Oriental Sans Souci (Black dot)
This was the winner of the project. Its a complex, masculine-leaning fragrance which changes every time we test it, revealing new facets. It’s heavy on the spices and we detected peppercorns and clove, cardamon and even nutmeg, which are contrasted against a sharper citrus note and a much softer patchouli. It’s quite different and unusual, but one you need to test because different elements seem to shine on different people. Or at least that’s what we found in our office anyway!
Jasmine Majorelle (Yellow dot)
This is a frenetic floral with boundless vibrating energy. Simpler, perhaps, than its peers, it’s a very joyful jasmine-heavy scent which reminded us of the way one of our grandmas smelled when we were children (in a really nice, nostalgic and quite glamorous way). It softens beautifully and goes much creamier as it wears. This one is much more feminine-leaning and definitely one for lovers of energetic, sweet florals.
Bois Tabac Virginia (Red dot)
A dense, interesting scent with hints of leather, woods and tobacco. There’s also something expansive in the mix like eucalyptus perhaps. Another complicated scent which translates well to a modern marketplace, this fragrance has a pleasant density and solidity about it that we really liked. At times it goes a bit soapy, but that was nice too – a sort of old-fashioned, luxurious shaving foam type vibe, definitely hits of “clean” about it.
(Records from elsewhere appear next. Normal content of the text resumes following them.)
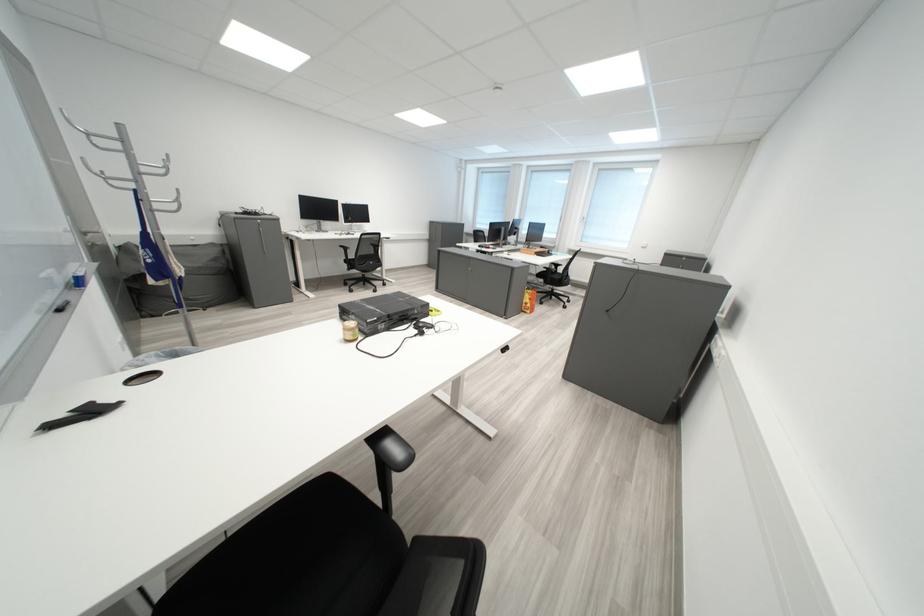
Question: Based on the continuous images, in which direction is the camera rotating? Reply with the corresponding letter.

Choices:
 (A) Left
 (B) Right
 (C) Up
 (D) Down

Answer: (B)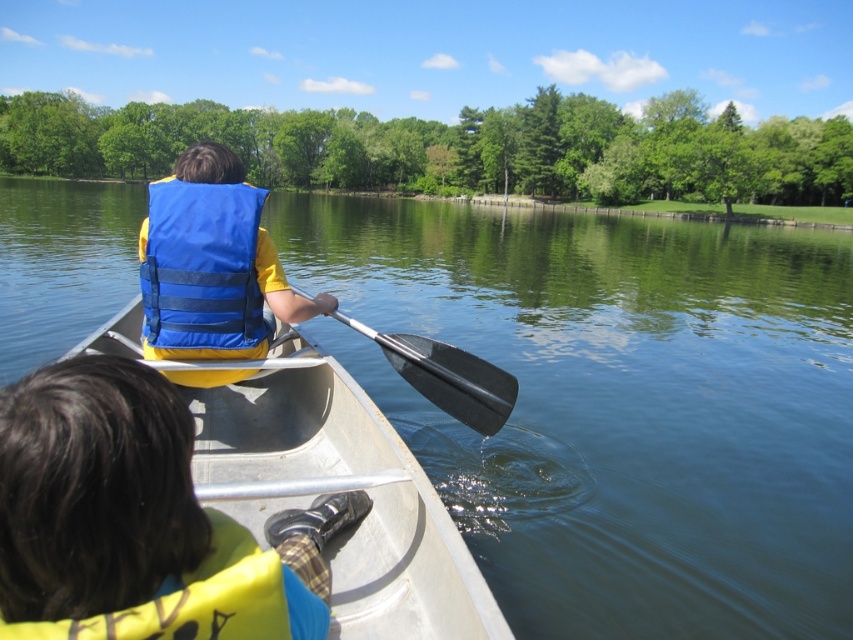
Question: Which object is closer to the camera taking this photo?

Choices:
 (A) blue fabric life jacket at center
 (B) clear blue water at center
 (C) yellow fabric life vest at center
 (D) black rubber paddle at center

Answer: (C)

Question: Is blue fabric life jacket at center behind yellow fleece life jacket at lower left?

Choices:
 (A) yes
 (B) no

Answer: (A)

Question: Does yellow fabric life vest at center have a lesser width compared to black rubber paddle at center?

Choices:
 (A) no
 (B) yes

Answer: (B)

Question: Which object is positioned farthest from the blue fabric life jacket at center?

Choices:
 (A) yellow fleece life jacket at lower left
 (B) clear blue water at center
 (C) black rubber paddle at center

Answer: (B)

Question: Is yellow fabric life vest at center smaller than blue fabric life jacket at center?

Choices:
 (A) no
 (B) yes

Answer: (B)

Question: Which is nearer to the black rubber paddle at center?

Choices:
 (A) yellow fleece life jacket at lower left
 (B) blue fabric life jacket at center
 (C) yellow fabric life vest at center
 (D) clear blue water at center

Answer: (B)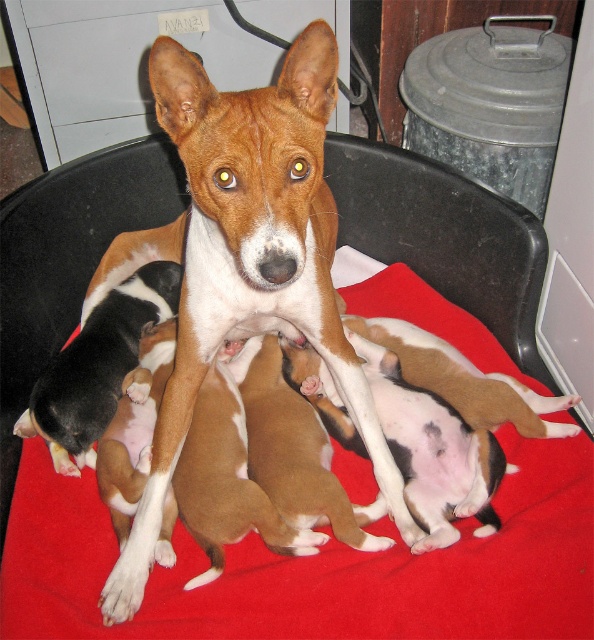
You are a photographer setting up equipment in the room. You need to place a new camera tripod that requires 1 meter of space. The galvanized metal trash can at upper right and the black and white fur at center are in the way. Which object should you move to free up enough space for the tripod?

The galvanized metal trash can at upper right is bigger than the black and white fur at center, so you should move the galvanized metal trash can at upper right to free up enough space for the tripod.

You are a photographer setting up a shoot in this scene. You need to place a small tripod on the red fabric blanket at center without disturbing the black and white fur at center. Is there enough space on the blanket for the tripod?

The red fabric blanket at center has a larger width than the black and white fur at center, so there is enough space on the blanket to place the tripod without disturbing the puppies.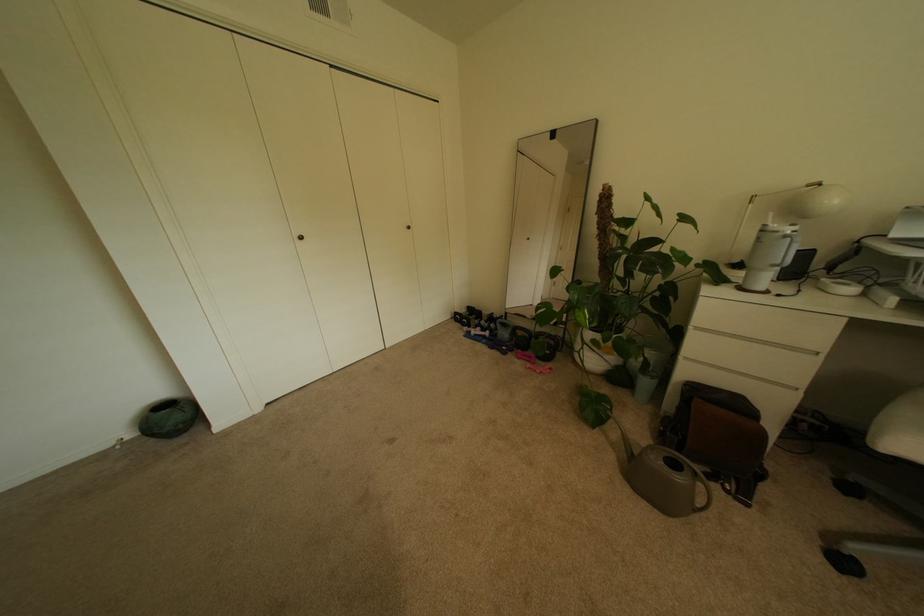
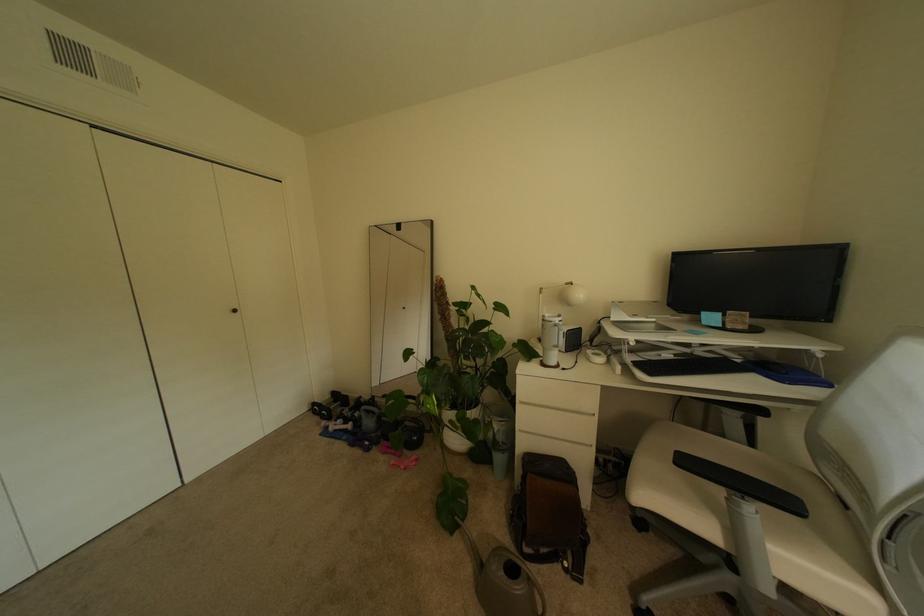
Question: In a continuous first-person perspective shot, in which direction is the camera moving?

Choices:
 (A) Left
 (B) Right
 (C) Forward
 (D) Backward

Answer: (B)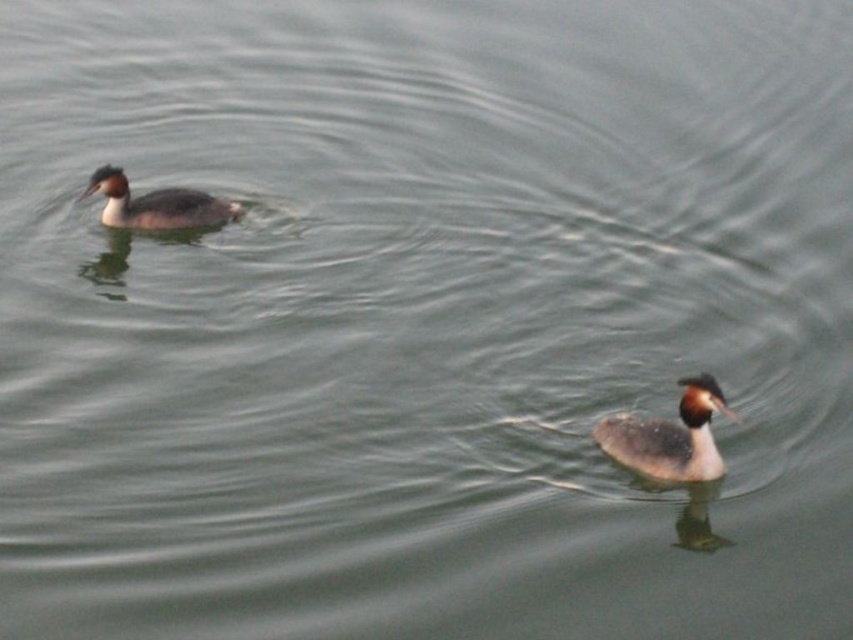
Does point (601, 428) lie in front of point (126, 209)?

Yes, point (601, 428) is closer to viewer.

Between gray speckled duck at lower right and gray matte duck at upper left, which one has more height?

gray speckled duck at lower right is taller.

Describe the element at coordinates (670, 436) in the screenshot. The image size is (853, 640). I see `gray speckled duck at lower right` at that location.

Where is `gray speckled duck at lower right`? The height and width of the screenshot is (640, 853). gray speckled duck at lower right is located at coordinates (670, 436).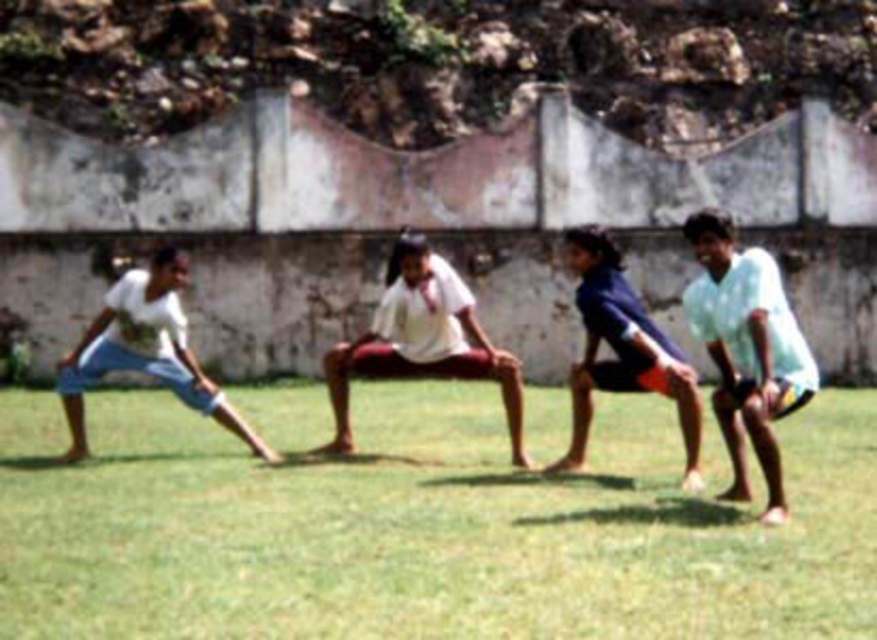
Question: Which object appears farthest from the camera in this image?

Choices:
 (A) white matte shorts at right
 (B) white cotton shirt at center
 (C) white cotton shorts at left

Answer: (B)

Question: Which is nearer to the white cotton shirt at center?

Choices:
 (A) white cotton shorts at left
 (B) green grass at center
 (C) dark blue fabric shorts at center
 (D) white matte shorts at right

Answer: (C)

Question: Can you confirm if green grass at center is positioned below dark blue fabric shorts at center?

Choices:
 (A) no
 (B) yes

Answer: (B)

Question: Can you confirm if white cotton shorts at left is positioned above dark blue fabric shorts at center?

Choices:
 (A) no
 (B) yes

Answer: (A)

Question: Which point is farther to the camera?

Choices:
 (A) (761, 339)
 (B) (407, 362)
 (C) (642, 336)

Answer: (B)

Question: Does white matte shorts at right have a larger size compared to white cotton shorts at left?

Choices:
 (A) yes
 (B) no

Answer: (B)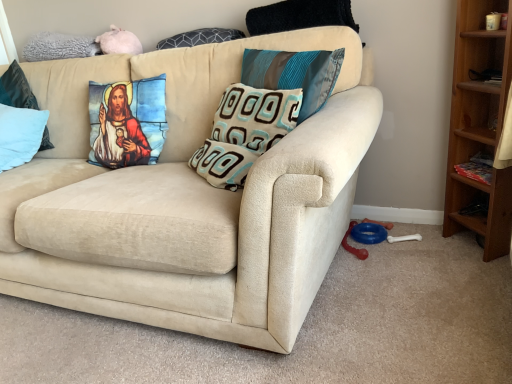
Question: Is beige textured pillow at center, which is the 2th pillow in right-to-left order, at the right side of teal silk pillow at upper center, the first pillow when ordered from right to left?

Choices:
 (A) yes
 (B) no

Answer: (B)

Question: Can you confirm if beige textured pillow at center, which is the fourth pillow from left to right, is taller than teal silk pillow at upper center, the fifth pillow in the left-to-right sequence?

Choices:
 (A) no
 (B) yes

Answer: (A)

Question: From the image's perspective, would you say beige textured pillow at center, which is the fourth pillow from left to right, is shown under teal silk pillow at upper center, the first pillow when ordered from right to left?

Choices:
 (A) no
 (B) yes

Answer: (B)

Question: Does beige textured pillow at center, which is the 2th pillow in right-to-left order, have a larger size compared to teal silk pillow at upper center, the fifth pillow in the left-to-right sequence?

Choices:
 (A) yes
 (B) no

Answer: (A)

Question: Is teal silk pillow at upper center, the fifth pillow in the left-to-right sequence, a part of beige textured pillow at center, which is the 2th pillow in right-to-left order?

Choices:
 (A) no
 (B) yes

Answer: (A)

Question: Looking at their shapes, would you say beige textured pillow at center, which is the fourth pillow from left to right, is wider or thinner than beige suede couch at center?

Choices:
 (A) wide
 (B) thin

Answer: (B)

Question: From their relative heights in the image, would you say beige textured pillow at center, which is the 2th pillow in right-to-left order, is taller or shorter than beige suede couch at center?

Choices:
 (A) tall
 (B) short

Answer: (B)

Question: Considering the positions of point (217, 115) and point (185, 107), is point (217, 115) closer or farther from the camera than point (185, 107)?

Choices:
 (A) closer
 (B) farther

Answer: (A)

Question: From the image's perspective, relative to beige suede couch at center, is beige textured pillow at center, which is the 2th pillow in right-to-left order, above or below?

Choices:
 (A) above
 (B) below

Answer: (A)

Question: Is light blue fabric pillow at left, which appears as the 4th pillow when viewed from the right, bigger or smaller than light blue fabric pillow at left, the first pillow in the left-to-right sequence?

Choices:
 (A) big
 (B) small

Answer: (B)

Question: In the image, is light blue fabric pillow at left, which appears as the 4th pillow when viewed from the right, positioned in front of or behind light blue fabric pillow at left, the first pillow in the left-to-right sequence?

Choices:
 (A) behind
 (B) front

Answer: (A)

Question: Is light blue fabric pillow at left, which appears as the 2th pillow when viewed from the left, wider or thinner than light blue fabric pillow at left, the 5th pillow viewed from the right?

Choices:
 (A) wide
 (B) thin

Answer: (B)

Question: From a real-world perspective, is light blue fabric pillow at left, which appears as the 2th pillow when viewed from the left, above or below light blue fabric pillow at left, the 5th pillow viewed from the right?

Choices:
 (A) below
 (B) above

Answer: (B)

Question: In terms of width, does teal silk pillow at upper center, the first pillow when ordered from right to left, look wider or thinner when compared to beige textured pillow at center, which is the 2th pillow in right-to-left order?

Choices:
 (A) thin
 (B) wide

Answer: (A)

Question: Visually, is teal silk pillow at upper center, the fifth pillow in the left-to-right sequence, positioned to the left or to the right of beige textured pillow at center, which is the 2th pillow in right-to-left order?

Choices:
 (A) right
 (B) left

Answer: (A)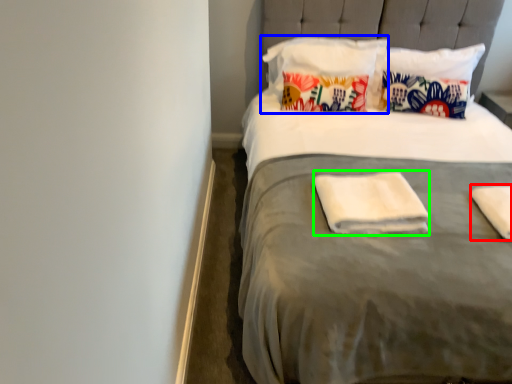
Question: Which is farther away from material (highlighted by a red box)? pillow (highlighted by a blue box) or material (highlighted by a green box)?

Le Jardin Retrouvé offer classic scents done well, with that old school, quality vibe. They particularly excel at citruses which are abundant in their collection. Stand out scents have to be Cuir de Russie for its obvious quality and craftsmanship and Verveine d’Ete which is just so utterly joyful and moreish.
Le Jardin Retrouvé’s collection is available via their web boutique. Prices for bottles of perfume range from €35 – €155.
Exclusively for our readers and for a limited time of one week only (from today), you can claim free shipping on your order when you use code ‘TheSniff’ at checkout. Online shopping just got even more fun!
Le Jardin Retrouvé kindly provided us with a sample pack of their main scents. We participated in the Perfume Revival Project at our own cost however (participants all paid postage in order to receive each of the four perfumes under consideration).